Betrachtet man zudem die vergangenen 50 Jahre deutscher Umweltpolitik, so bedurfte es nie eines Green oder Climate Bonds oder Brüsseler Taxonomien, damit Unternehmen ressourcenschonende und emissionsmindernde Investitionen nach dem neuesten umwelttechnischen Stand (und oft darüber hinaus) tätigten. Auch heute würde dies (noch besser) funktionieren, wenn (strengere) umweltpolitische Vorgaben für Unternehmen, Privathaushalte und staatliche Einrichtungen bestünden. Privates Geld würde automatisch seinen Weg zur Finanzierung gesellschaftlich und politisch gewünschter Investitionen und Maßnahmen finden – auch ohne Grünanstrich und zu vernünftigeren Konditionen.

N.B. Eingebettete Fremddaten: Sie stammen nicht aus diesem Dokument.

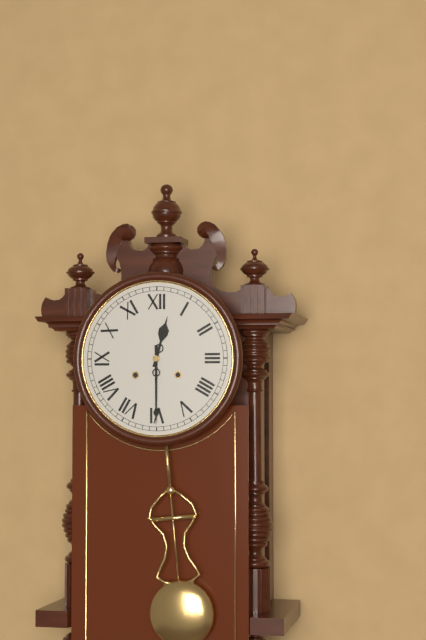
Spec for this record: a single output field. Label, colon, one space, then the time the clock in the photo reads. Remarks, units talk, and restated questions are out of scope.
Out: 12:30
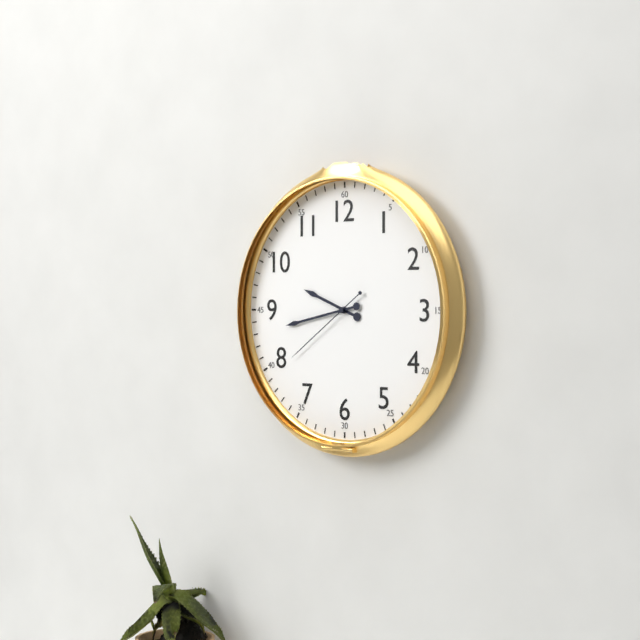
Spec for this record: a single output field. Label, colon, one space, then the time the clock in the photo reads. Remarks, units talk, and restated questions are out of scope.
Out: 9:43:39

Und das führt zum eigentlichen Problem von nachhaltigen Geldanlagen im Konzept von Sustainable Finance. Es ist hinlänglich durch die Gutachten des Weltklimarates bekannt, wo die Stellhebel für die dringend benötigte kurzfristige Reduktion des Treibhauseffekts und einer nachhaltigeren Welt liegen: konsequente und durchgängige CO2-Bepreisung durch ein reformiertes EU-Emissionshandelssystem, radikales klimafreundliches Umschwenken im privaten Konsum, Abbau bürokratischer Hemmnisse und rechtlicher Einspruchsmöglichkeiten für den Ausbau erneuerbarer Energien und benötigter Netze, Abbau von rechtlichen Einwänden bei der CO2-Sequestrierung und anderes Konkretes mehr.

Eines haben solche Maßnahmen gemeinsam: Sie erfordern eine effektivere Regulierung vieler Wirtschaftssektoren und Gesellschaftsbereiche als bisher – am wenigsten aber des Finanzsektors! Der derzeit populäre Standpunkt, mit grünem Geld könne die Welt gerettet werden, zeigt denn auch bei genauerem Hinsehen immer mehr die Nähe zu einem Glaubensbekenntnis.

Den Teufel nicht vor den Pflug spannen

Abschließend sei auf die zwiespältige Rolle des Finanzsektors hingewiesen. Ausgerechnet dem für Instabilitäten und Krisen bekannten Finanzmarkt-Kapitalismus wird die Hauptverantwortung für die Transmission zur Green Economy zuteil. Es kommt einem der ehemalige tschechische Wirtschaftsberater, Tomáš Sedláček, in den Sinn, der vom „Teufel vor den Pflug spannen“ fabulierte.

Auch wenn für den „diabolischen Finanzsektor“ das anzulegende Nachhaltigkeitsgeschirr von der EU-Kommission stammen dürfte, bleibt die Frage offen, ob eine derartige „Lenkung des Bösen zum Guten“ gelingen kann. Zweifel werden unter anderem genährt durch Insiderstimmen wie „The Secret Diary of a Sustainable Investor“ des ehemaligen Blackrock-Mitarbeiters Tariq Fancy – fast schon ein Drehbuch für einen Nachfolger des Finanzkrisenfilms „Wall Street II“. Die jüngsten Warnungen von Forschern der Bank für Internationalen Zahlungsausgleich vor einer drohenden grünen Finanzblase könnten durchaus auch als Vorboten einer neuerlichen Finanzkrise gedeutet werden.